Sometimes the hubs talks in his sleep about things that take place during the day. When that happens I kind of know what he’s talking about because it had been on his awake-mind; however, his asleep-mind is apparently a little fuzzy on the details.

For example, a little bit ago he started playing a new computer game. That night I woke up because the bed was shaking. I groggily looked over to see the hubs stretching out as far as he could from the bed, clinging to it with one hand, the other hand waving wildly, reaching toward the bedroom door.

Me (still mostly asleep): What’s wrong?
Hubs (waving wildly toward the shut door): I have to shut the door.
Me: The door’s shut…
Hubs (stretching out so far I thought he might fall out of bed): No, you’re wrong… sooooooo, you’ll lose.
Me (grabbing his arm so he doesn’t fall out of bed): Ok, just go back to bed.
Hubs (looking quite upset): Now I lost the game! YOU made me lose the game!
Me: What?!?
Hubs: The Facebook game! Now I lost. I’ll NEVER win now!!!

Then he laid down quietly. It’s good to know that even in his sleep he’s incredibly competitive, so if there’s ever a sleep talking competition, he’s sure to win.

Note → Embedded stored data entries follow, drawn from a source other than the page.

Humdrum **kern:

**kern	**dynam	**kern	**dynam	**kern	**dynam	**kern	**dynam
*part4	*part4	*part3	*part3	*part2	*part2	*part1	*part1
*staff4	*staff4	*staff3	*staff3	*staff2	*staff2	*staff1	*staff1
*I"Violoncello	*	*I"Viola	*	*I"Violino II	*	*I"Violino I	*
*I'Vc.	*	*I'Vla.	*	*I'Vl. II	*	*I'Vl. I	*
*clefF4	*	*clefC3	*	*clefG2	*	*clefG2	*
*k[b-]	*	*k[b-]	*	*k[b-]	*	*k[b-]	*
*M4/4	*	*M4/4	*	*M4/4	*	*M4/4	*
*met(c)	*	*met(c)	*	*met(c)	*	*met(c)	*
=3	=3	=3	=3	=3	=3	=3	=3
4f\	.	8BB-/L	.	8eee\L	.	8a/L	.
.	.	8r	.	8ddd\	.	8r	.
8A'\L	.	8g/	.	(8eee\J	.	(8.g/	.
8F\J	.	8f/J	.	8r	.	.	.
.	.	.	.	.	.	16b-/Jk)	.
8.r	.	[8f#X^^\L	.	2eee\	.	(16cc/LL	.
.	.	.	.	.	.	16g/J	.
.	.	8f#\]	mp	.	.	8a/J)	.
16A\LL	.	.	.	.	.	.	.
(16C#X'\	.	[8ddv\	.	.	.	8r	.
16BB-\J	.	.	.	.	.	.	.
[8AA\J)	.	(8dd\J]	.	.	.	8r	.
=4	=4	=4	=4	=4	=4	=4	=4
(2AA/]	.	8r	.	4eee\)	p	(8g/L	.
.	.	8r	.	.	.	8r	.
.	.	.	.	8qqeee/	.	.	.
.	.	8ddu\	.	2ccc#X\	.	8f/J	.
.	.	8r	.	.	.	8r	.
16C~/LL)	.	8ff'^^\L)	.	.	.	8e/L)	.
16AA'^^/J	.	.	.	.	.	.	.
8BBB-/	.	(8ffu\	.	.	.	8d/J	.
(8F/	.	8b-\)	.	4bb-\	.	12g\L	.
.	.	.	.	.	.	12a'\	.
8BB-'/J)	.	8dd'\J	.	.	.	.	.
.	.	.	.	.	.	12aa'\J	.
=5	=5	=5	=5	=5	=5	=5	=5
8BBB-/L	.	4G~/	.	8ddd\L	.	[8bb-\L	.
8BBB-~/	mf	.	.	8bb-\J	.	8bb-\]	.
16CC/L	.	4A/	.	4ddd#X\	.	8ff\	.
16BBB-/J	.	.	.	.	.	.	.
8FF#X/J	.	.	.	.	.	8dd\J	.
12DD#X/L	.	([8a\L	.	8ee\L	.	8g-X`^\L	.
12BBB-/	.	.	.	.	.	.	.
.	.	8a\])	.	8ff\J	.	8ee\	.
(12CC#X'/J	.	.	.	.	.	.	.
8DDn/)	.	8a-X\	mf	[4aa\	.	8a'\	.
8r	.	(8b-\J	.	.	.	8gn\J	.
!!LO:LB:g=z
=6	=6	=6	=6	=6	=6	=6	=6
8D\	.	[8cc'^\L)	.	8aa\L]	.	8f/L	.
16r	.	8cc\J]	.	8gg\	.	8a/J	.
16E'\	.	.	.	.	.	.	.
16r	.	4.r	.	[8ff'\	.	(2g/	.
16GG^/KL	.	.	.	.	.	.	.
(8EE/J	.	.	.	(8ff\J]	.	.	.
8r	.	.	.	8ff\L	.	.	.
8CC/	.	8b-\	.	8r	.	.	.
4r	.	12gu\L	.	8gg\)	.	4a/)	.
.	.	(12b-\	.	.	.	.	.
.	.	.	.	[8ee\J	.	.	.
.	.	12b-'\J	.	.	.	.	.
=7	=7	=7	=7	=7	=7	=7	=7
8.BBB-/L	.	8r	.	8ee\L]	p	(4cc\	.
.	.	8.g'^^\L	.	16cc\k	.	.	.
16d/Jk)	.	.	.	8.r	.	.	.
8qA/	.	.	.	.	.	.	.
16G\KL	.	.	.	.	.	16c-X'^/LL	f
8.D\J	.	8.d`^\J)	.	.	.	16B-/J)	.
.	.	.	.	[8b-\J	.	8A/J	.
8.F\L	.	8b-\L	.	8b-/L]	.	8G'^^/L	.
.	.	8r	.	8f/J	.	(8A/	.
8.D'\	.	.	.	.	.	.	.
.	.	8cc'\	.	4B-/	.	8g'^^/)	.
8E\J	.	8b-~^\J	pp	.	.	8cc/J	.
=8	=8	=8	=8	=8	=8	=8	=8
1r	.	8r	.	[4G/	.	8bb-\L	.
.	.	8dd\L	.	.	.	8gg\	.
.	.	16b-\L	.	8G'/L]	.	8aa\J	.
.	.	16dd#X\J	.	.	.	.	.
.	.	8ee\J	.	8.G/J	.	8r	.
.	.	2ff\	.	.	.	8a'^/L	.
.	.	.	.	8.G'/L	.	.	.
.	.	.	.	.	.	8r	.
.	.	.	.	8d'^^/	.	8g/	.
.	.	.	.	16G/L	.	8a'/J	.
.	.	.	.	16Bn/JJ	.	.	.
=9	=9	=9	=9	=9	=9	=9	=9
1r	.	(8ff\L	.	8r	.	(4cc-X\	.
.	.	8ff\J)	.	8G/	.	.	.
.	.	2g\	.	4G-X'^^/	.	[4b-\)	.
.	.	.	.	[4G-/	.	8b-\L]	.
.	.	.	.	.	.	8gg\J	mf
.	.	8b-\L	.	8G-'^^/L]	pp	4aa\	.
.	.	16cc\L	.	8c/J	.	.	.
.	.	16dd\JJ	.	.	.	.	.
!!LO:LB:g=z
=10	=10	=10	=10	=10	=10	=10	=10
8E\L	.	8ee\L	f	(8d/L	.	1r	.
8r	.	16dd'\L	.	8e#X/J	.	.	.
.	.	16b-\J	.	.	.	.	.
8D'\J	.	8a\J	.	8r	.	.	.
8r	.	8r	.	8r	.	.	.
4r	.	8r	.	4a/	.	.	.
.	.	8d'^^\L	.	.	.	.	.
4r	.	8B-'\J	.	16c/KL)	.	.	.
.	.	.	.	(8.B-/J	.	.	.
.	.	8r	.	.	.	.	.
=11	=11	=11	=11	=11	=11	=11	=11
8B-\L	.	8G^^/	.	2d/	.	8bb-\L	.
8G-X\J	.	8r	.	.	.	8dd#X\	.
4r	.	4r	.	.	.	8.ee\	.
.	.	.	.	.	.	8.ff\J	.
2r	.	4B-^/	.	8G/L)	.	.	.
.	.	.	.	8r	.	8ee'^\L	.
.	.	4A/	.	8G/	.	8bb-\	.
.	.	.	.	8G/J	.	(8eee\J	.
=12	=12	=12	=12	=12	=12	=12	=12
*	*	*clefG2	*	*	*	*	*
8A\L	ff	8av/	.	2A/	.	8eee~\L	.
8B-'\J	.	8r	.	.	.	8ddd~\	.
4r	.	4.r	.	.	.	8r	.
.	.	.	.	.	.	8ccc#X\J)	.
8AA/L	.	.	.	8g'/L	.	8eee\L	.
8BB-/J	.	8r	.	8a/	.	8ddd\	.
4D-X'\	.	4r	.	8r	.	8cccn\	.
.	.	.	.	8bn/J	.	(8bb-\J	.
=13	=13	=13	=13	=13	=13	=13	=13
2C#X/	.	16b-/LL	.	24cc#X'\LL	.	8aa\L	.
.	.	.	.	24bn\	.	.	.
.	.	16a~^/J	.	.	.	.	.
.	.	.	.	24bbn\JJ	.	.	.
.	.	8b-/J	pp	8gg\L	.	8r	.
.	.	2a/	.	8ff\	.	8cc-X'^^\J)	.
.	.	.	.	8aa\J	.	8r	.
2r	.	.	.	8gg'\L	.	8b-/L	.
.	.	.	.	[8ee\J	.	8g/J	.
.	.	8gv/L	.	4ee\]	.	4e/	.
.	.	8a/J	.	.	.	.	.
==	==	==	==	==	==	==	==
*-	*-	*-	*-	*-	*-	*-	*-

Another example of real life bleeding over into his nocturnal ramblings was when I went on a Harry Potter kick and got all of the movies from the library in rapid succession. On the last night of our movie marathon I woke up with the hubs shaking me yelling, “We have to get away from Lord Voldemort! He’s coming!”

It is slightly disconcerting that the hubs’ asleep-brain categorizes a fictional wizard as reality, but I think that’s missing the point: the hubs would protect me from the most powerful evil wizard ever. How many wives have a husband who saves them from the Dark Lord in the middle of the night? I am a very lucky woman.

A slow week

I chose to start a blog to post once a week about how much the hubs talks in his sleep – so of course he has not said anything of note in over the past seven nights. Just a few mumblings and last night he laughed for a minute, but nothing that’s worthy of the internet. Therefore, I will take this opportunity to share what in my mind is still the absolute funniest conversation the hubs and I have ever had when one of us was sleeping.

It happened some time ago, and I was sitting up in bed reading when my sweet, asleep hubs rolled over and went on the offensive:

Hubs (in an extremely aggressive, not very like him tone): You crossed the line. Even worse, you crossed my line!

Me: What?!?!?

Hubs: You’re a LEGALIST!

Me: Excuse me?

Hubs: Yeah, a legalist… I bet if they had said you couldn’t dance until you were 21, you would have done it!

Me: You had BEST be asleep!

Hubs: Yeah, you really are a legalist.

And then he rolled over and didn’t say anything else, leaving me to silently laugh at him, wondering which “line” exactly I had crossed. And just so everyone knows, I am most definitely not a legalist. And if someone had told me I couldn’t dance until I was 21 I would have totally gone all “Footloose” on them. Just don’t ask my hubs while he is sleeping, because apparently he thinks differently.